Even though all that stood in the way of them splitting a disbursement from nearly $100,000
in rent checks to Medecon was a simple bank account, which they both said they wanted,
they refused to cooperate long enough to open one. This rift between them halted Medecon
from its full operation as an LLC, and an operating agreement could settle any tensions that
might arise in the future. An operating agreement would ratify and codify their sworn
testimony at trial that the one purpose of Medecon was to rent out the property at 102 Upton
Drive and pre-empt any future conflict on that point. This decision was within the discretion
afforded to the trial court.
¶48. “[I]t is the responsibility of the chancellor to weigh the credibility of the witnesses and
balance the equities of the parties.” Varnell v. Rogers, 198 So. 3d 1278, 1283 (¶14) (Miss.

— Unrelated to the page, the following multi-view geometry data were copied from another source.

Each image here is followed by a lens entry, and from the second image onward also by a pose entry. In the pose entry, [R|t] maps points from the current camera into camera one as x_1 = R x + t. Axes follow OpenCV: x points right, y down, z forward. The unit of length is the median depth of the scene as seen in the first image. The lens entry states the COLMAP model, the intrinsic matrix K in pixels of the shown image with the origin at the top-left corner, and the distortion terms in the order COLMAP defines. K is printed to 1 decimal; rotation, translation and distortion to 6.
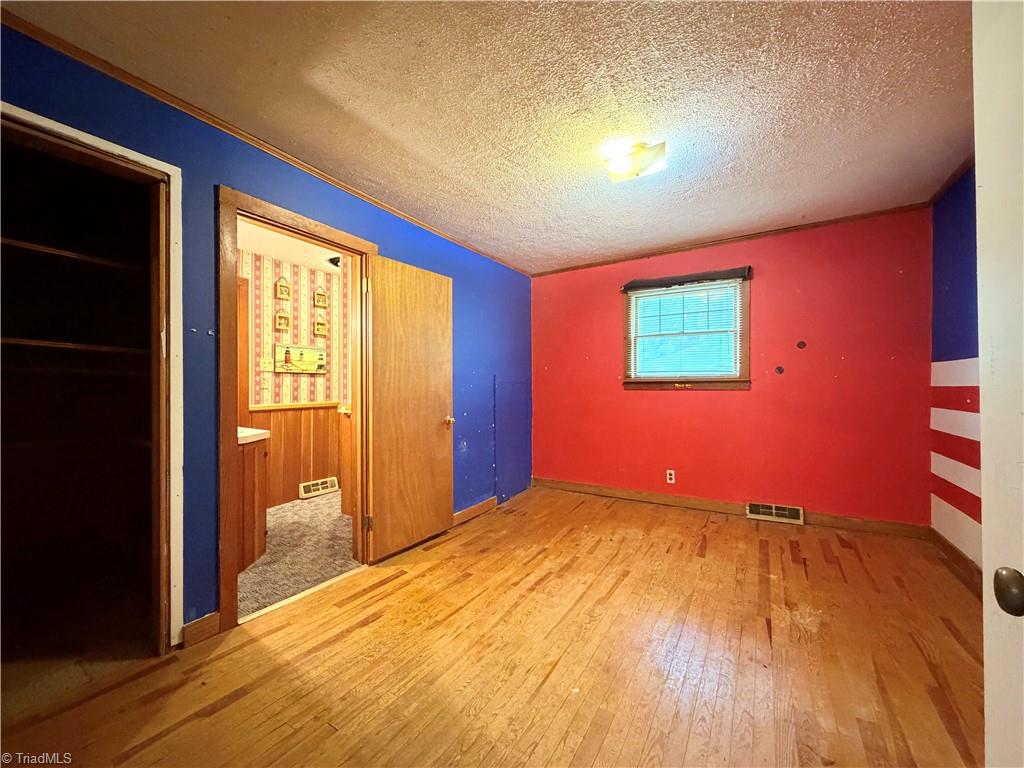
lens RADIAL K [[412.0, 0, 507.6], [0, 412.0, 383.0], [0, 0, 1]] dist [0.002864, -0.000311]
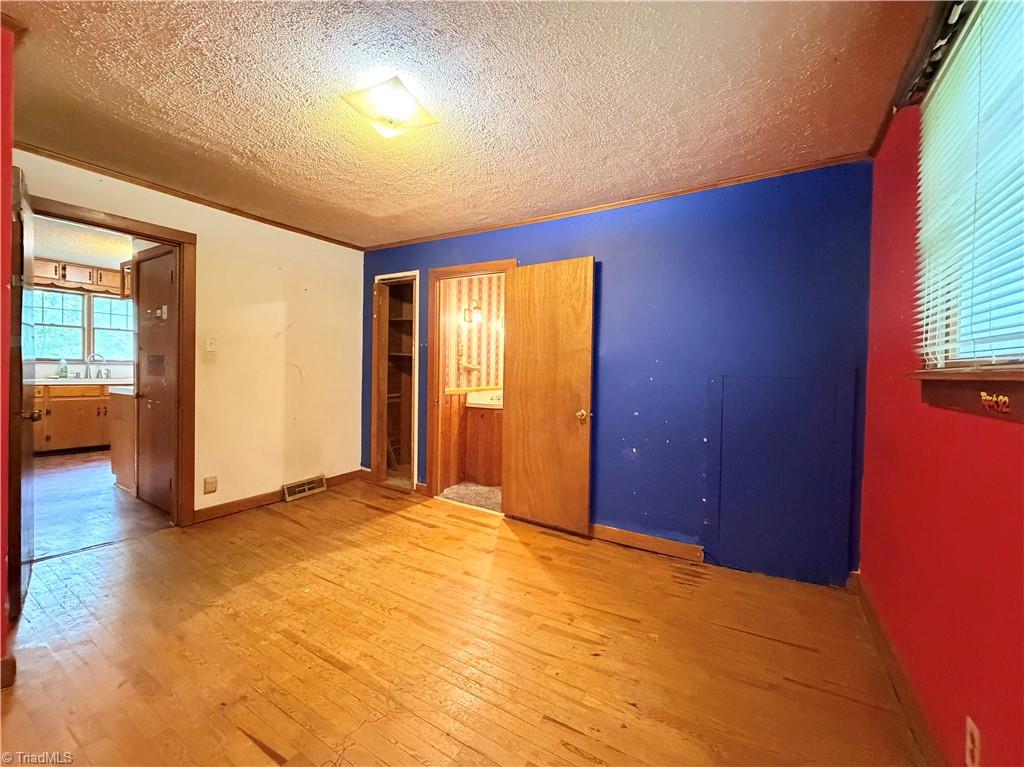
lens RADIAL K [[412.0, 0, 503.1], [0, 412.0, 376.5], [0, 0, 1]] dist [0.002864, -0.000311]
pose [[-0.003309, 0.019064, -0.999813, 0.868160], [-0.018110, 0.999653, 0.019121, -0.009453], [0.999831, 0.018169, -0.002963, 0.930435]]
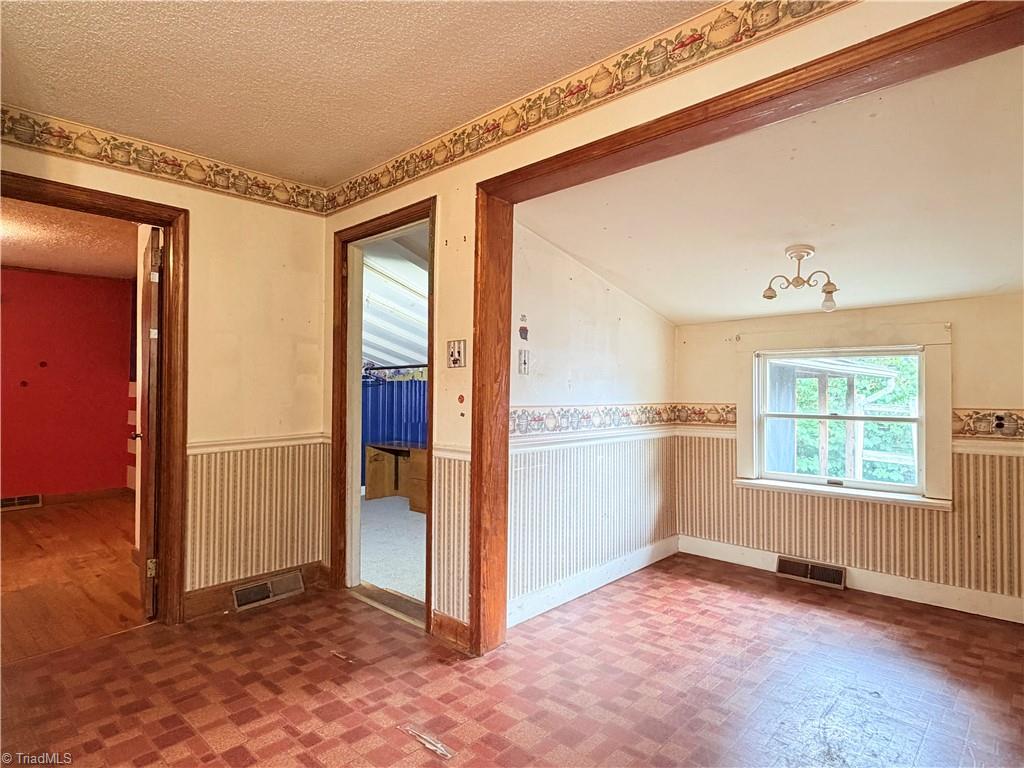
lens RADIAL K [[569.1, 0, 512.1], [0, 569.1, 387.4], [0, 0, 1]] dist [0.009459, 0.001243]
pose [[0.183765, 0.012631, 0.982889, -0.848982], [-0.003351, 0.999920, -0.012224, -0.006340], [-0.982964, -0.001047, 0.183793, -0.836098]]
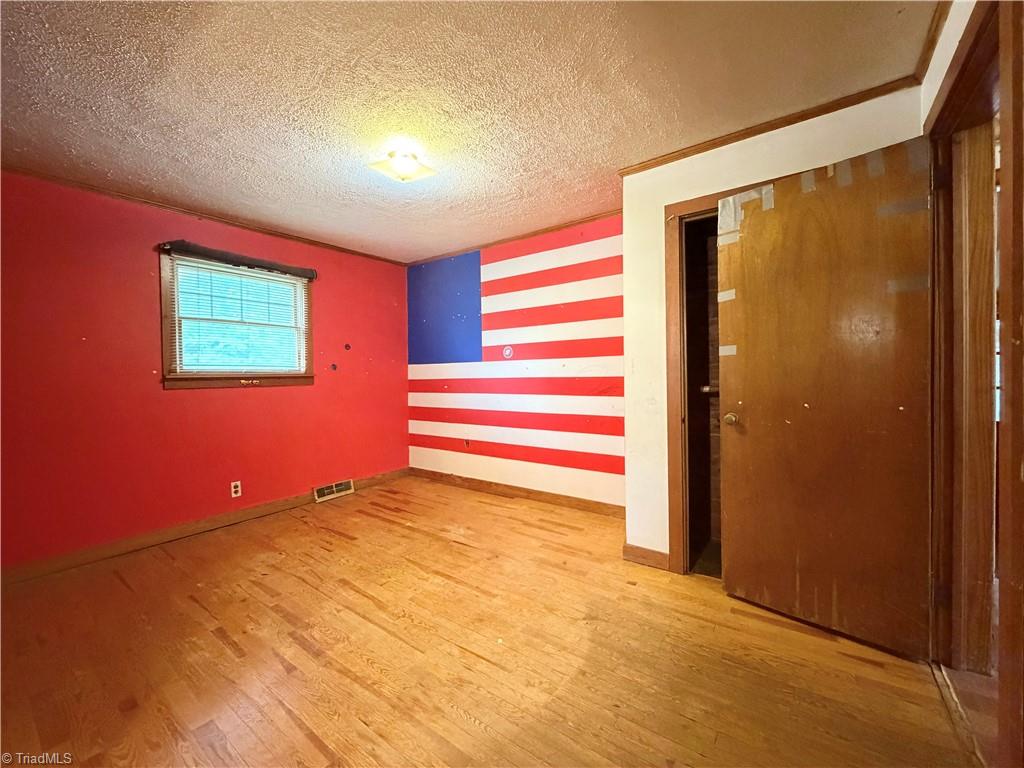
lens RADIAL K [[412.0, 0, 511.9], [0, 412.0, 382.4], [0, 0, 1]] dist [0.002864, -0.000311]
pose [[0.059855, -0.014196, 0.998106, -0.551577], [0.010496, 0.999853, 0.013591, 0.001508], [-0.998152, 0.009662, 0.059995, 0.500762]]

Ct. App. 2016). We find the trial court did just that in this case.
CONCLUSION
¶49. Because it was within the discretion of the trial court to deny the request to dissolve
the LLC, to grant an offset for property taxes, and to require Medecon’s two members to
draft and sign an operating agreement, the trial court’s ruling is affirmed.
¶50. ON DIRECT APPEAL: AFFIRMED. ON CROSS-APPEAL: AFFIRMED.
BARNES, C.J., CARLTON, P.J., GREENLEE, WESTBROOKS, McDONALD, LAWRENCE, SMITH AND EMFINGER, JJ., CONCUR. WILSON, P.J., CONCURS IN PART AND IN THE RESULT WITHOUT SEPARATE WRITTEN OPINION.